*** Dataset entries Section Begins ***

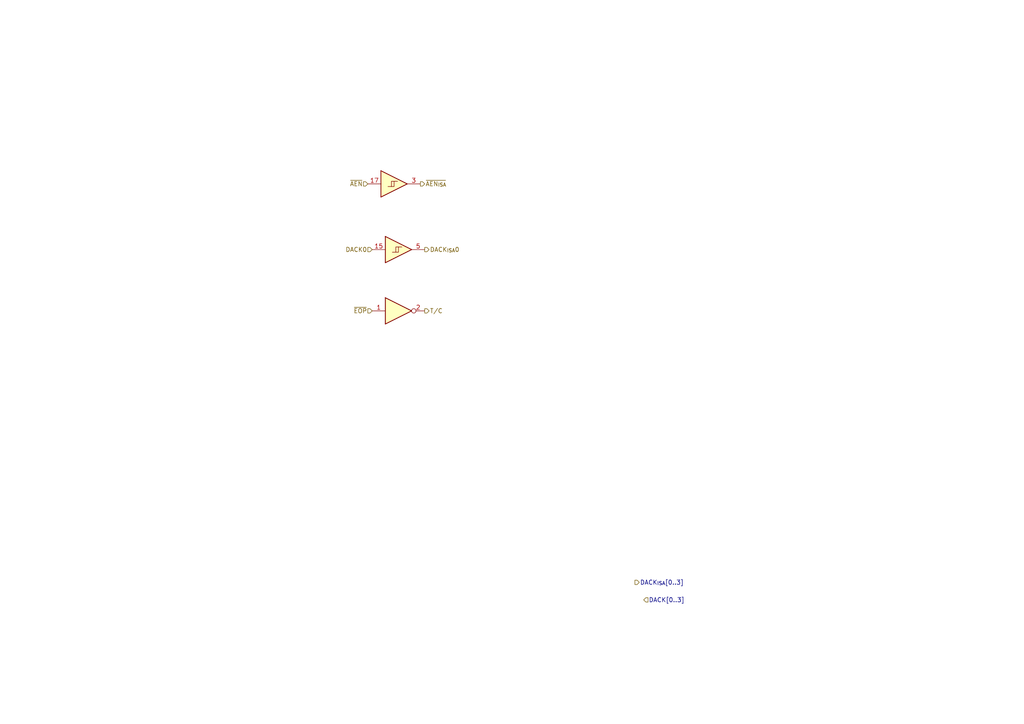
<source format=kicad_sch>
(kicad_sch (version 20211123) (generator eeschema)

  (uuid 5cd6eeb8-7b79-4dcf-8258-180128c56d0d)

  (paper "A4")

  (title_block
    (title "ISACTRL")
  )

  


  (hierarchical_label "~{AEN}" (shape input) (at 106.68 53.34 180)
    (effects (font (size 1.27 1.27)) (justify right))
    (uuid 029da3ab-f3bf-4422-9a26-c7bdcc3f1d28)
  )
  (hierarchical_label "~{AEN_{ISA}}" (shape output) (at 121.92 53.34 0)
    (effects (font (size 1.27 1.27)) (justify left))
    (uuid 1e11b17c-81eb-4e41-bab3-47b3093b05e4)
  )
  (hierarchical_label "~{EOP}" (shape input) (at 107.95 90.17 180)
    (effects (font (size 1.27 1.27)) (justify right))
    (uuid 4594659c-0d3e-4262-8249-43608869b9f8)
  )
  (hierarchical_label "DACK_{ISA}[0..3]" (shape output) (at 184.15 168.91 0)
    (effects (font (size 1.27 1.27)) (justify left))
    (uuid 45a90553-31c3-4f0f-bc8e-41910689a293)
  )
  (hierarchical_label "T{slash}C" (shape output) (at 123.19 90.17 0)
    (effects (font (size 1.27 1.27)) (justify left))
    (uuid 6edfe63a-05ee-4971-96f4-e07d8a328adc)
  )
  (hierarchical_label "DACK[0..3]" (shape input) (at 186.69 173.99 0)
    (effects (font (size 1.27 1.27)) (justify left))
    (uuid aac59e0d-9343-4189-a46e-41a81dbc2781)
  )
  (hierarchical_label "DACK_{ISA}0" (shape output) (at 123.19 72.39 0)
    (effects (font (size 1.27 1.27)) (justify left))
    (uuid b20244b2-a180-4d57-b78b-9d8c8b127702)
  )
  (hierarchical_label "DACK0" (shape input) (at 107.95 72.39 180)
    (effects (font (size 1.27 1.27)) (justify right))
    (uuid b5c63bf2-03cc-4605-b903-3bb2908f5d3c)
  )

  (symbol (lib_id "74xx:74LS244_Split") (at 114.3 53.34 0) (unit 8)
    (in_bom yes) (on_board yes) (fields_autoplaced)
    (uuid 2d93c5f9-a18b-40e8-8a4b-41e8048160a6)
    (property "Reference" "U11" (id 0) (at 113.0299 48.26 90)
      (effects (font (size 1.27 1.27)) (justify left) hide)
    )
    (property "Value" "74LS244_Split" (id 1) (at 115.5699 48.26 90)
      (effects (font (size 1.27 1.27)) (justify left) hide)
    )
    (property "Footprint" "" (id 2) (at 114.3 53.34 0)
      (effects (font (size 1.27 1.27)) hide)
    )
    (property "Datasheet" "http://www.ti.com/lit/ds/symlink/sn74ls241.pdf" (id 3) (at 114.3 53.34 0)
      (effects (font (size 1.27 1.27)) hide)
    )
    (pin "1" (uuid db776fca-6dda-4e67-893b-584faac1af1f))
    (pin "18" (uuid d63fd460-3007-4843-8a01-08b84fdeb4f5))
    (pin "2" (uuid b19fe8ea-5d36-4ee9-b942-44e968373930))
    (pin "16" (uuid 4aa6d01a-4114-489e-b1da-418ca2f1831f))
    (pin "4" (uuid e553c3ba-7add-4b5e-9aaf-59a15da92679))
    (pin "14" (uuid 014f77c1-e9ac-447c-88ad-702503d6ad07))
    (pin "6" (uuid 8b68f921-991e-4177-bd4f-606bde0171a5))
    (pin "12" (uuid 521e58aa-0ffd-443b-a9c4-85afeb780002))
    (pin "8" (uuid 4ac53b7d-b6cb-4e24-857a-3c2c030a4f27))
    (pin "11" (uuid a5b8e4d8-bd20-4b04-95f4-15a33f822743))
    (pin "19" (uuid de715fb1-7c84-4b58-9a0c-eb5a3d8848a3))
    (pin "9" (uuid e63d2692-d5d7-412e-b4de-ba345330bfe2))
    (pin "13" (uuid 30810cec-08c3-4140-9692-3a8aa5172b2c))
    (pin "7" (uuid 7b11a6bd-9f28-4cf5-815e-01f25225075d))
    (pin "15" (uuid 699c57d6-8167-4c6f-b6d0-d1720c175442))
    (pin "5" (uuid fdfaee77-d152-4946-a594-13d8bafc97a7))
    (pin "17" (uuid 22c725fe-66b3-4f54-9d0c-6cebacd57ae6))
    (pin "3" (uuid 3e556a89-4075-4bc7-82ff-1e2af239e21c))
    (pin "10" (uuid cac4a95e-1d1b-4589-9ac0-03372f98f91f))
    (pin "20" (uuid 0ebc794c-9224-4831-b0b8-9b1a289c2161))
  )

  (symbol (lib_id "74xx:74LS04") (at 115.57 90.17 0) (unit 1)
    (in_bom yes) (on_board yes) (fields_autoplaced)
    (uuid 42a276cc-202b-4a59-b667-0d458e4ee2ab)
    (property "Reference" "U18" (id 0) (at 115.57 81.28 0)
      (effects (font (size 1.27 1.27)) hide)
    )
    (property "Value" "74LS04" (id 1) (at 115.57 83.82 0)
      (effects (font (size 1.27 1.27)) hide)
    )
    (property "Footprint" "" (id 2) (at 115.57 90.17 0)
      (effects (font (size 1.27 1.27)) hide)
    )
    (property "Datasheet" "http://www.ti.com/lit/gpn/sn74LS04" (id 3) (at 115.57 90.17 0)
      (effects (font (size 1.27 1.27)) hide)
    )
    (pin "1" (uuid b5507813-d408-42fa-8642-c7c5a0eb8921))
    (pin "2" (uuid 1ee7394c-ab57-48eb-a273-b548cb364cb7))
    (pin "3" (uuid 527d6a1d-f247-4801-a0c7-600e197e636c))
    (pin "4" (uuid 95af2f01-826b-404d-a25d-e9b19ea2760d))
    (pin "5" (uuid 67f76b27-752f-4b00-8c05-85a167998d6b))
    (pin "6" (uuid f9d0b79d-11b9-48ec-86f8-4f8cd77bba2c))
    (pin "8" (uuid eef53b13-5fa7-4eb7-85e8-e98da394faca))
    (pin "9" (uuid 0de5cff0-1a8a-4c44-bc9c-30744d903cb0))
    (pin "10" (uuid dc30cb76-7f0b-41f7-b7ef-b0a58cc55644))
    (pin "11" (uuid d05d98d7-8b99-40f5-a6c7-7221106fa6f5))
    (pin "12" (uuid a58a2ee2-c00c-4c9a-9b92-1998d3fd4b14))
    (pin "13" (uuid 325485d2-8b29-4f90-b980-a0019da12792))
    (pin "14" (uuid 5b70e9d0-cb0e-422c-a33c-a7630b43b062))
    (pin "7" (uuid a7eddf17-ae86-4510-aea0-615f9942f070))
  )

  (symbol (lib_id "74xx:74LS244_Split") (at 115.57 72.39 0) (unit 7)
    (in_bom yes) (on_board yes) (fields_autoplaced)
    (uuid 948ace9d-b5cb-421b-a837-300e83d3e7f7)
    (property "Reference" "U11" (id 0) (at 115.57 63.5 0)
      (effects (font (size 1.27 1.27)) hide)
    )
    (property "Value" "74LS244_Split" (id 1) (at 115.57 66.04 0)
      (effects (font (size 1.27 1.27)) hide)
    )
    (property "Footprint" "" (id 2) (at 115.57 72.39 0)
      (effects (font (size 1.27 1.27)) hide)
    )
    (property "Datasheet" "http://www.ti.com/lit/ds/symlink/sn74ls241.pdf" (id 3) (at 115.57 72.39 0)
      (effects (font (size 1.27 1.27)) hide)
    )
    (pin "1" (uuid e19ccb44-fdaf-4443-905e-f9fd8c613369))
    (pin "18" (uuid d0344e69-579d-40ff-8745-ec52c98b9911))
    (pin "2" (uuid 205f585b-8055-4c17-97e5-ea2802e6ddba))
    (pin "16" (uuid 7f6a0398-06e0-4c74-bba3-6d848e0b4b4e))
    (pin "4" (uuid 762f1c6b-4f96-4702-8886-186c3e22f3e5))
    (pin "14" (uuid 31b5346e-2c3b-4066-9038-6ea5f6d7507d))
    (pin "6" (uuid 6bba2d9a-3ed8-4730-977a-e3444ce7a108))
    (pin "12" (uuid ba1e2ead-6adf-4ea4-be44-d58f61f51562))
    (pin "8" (uuid 6a357804-4c19-4ad8-9208-1fcf7ea71f3a))
    (pin "11" (uuid 85c3a4b9-9881-4995-8cb0-4f2cc4494687))
    (pin "19" (uuid 281eadd1-8646-491d-960e-ca44fb02eb57))
    (pin "9" (uuid bf91f660-d28f-49c8-bcd3-8ef138155883))
    (pin "13" (uuid d116f0f6-573b-4a3a-a45e-fa1904d7cf33))
    (pin "7" (uuid be8c4ebb-4e01-4bac-80f5-ea449855b3d4))
    (pin "15" (uuid 1d91169c-3974-4c1a-bb6f-53b1b55060d0))
    (pin "5" (uuid 71284c1c-7418-4e87-9290-4134ab145a58))
    (pin "17" (uuid fd7e977f-d010-41ec-a69d-7a4541273b26))
    (pin "3" (uuid 7b0e0149-5e04-46b0-8181-32124b7b8aef))
    (pin "10" (uuid 3d498858-86dd-4ac7-ac25-f524c131ba6c))
    (pin "20" (uuid 8a573735-9626-4c37-be56-80b06ae51042))
  )
)

</source>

*** Dataset entries Section Ends ***

- Directions for this task:
Select every line above that contains the word "unit", and copy it.

- Solution for this problem:
  (symbol (lib_id "74xx:74LS244_Split") (at 114.3 53.34 0) (unit 8)
  (symbol (lib_id "74xx:74LS04") (at 115.57 90.17 0) (unit 1)
  (symbol (lib_id "74xx:74LS244_Split") (at 115.57 72.39 0) (unit 7)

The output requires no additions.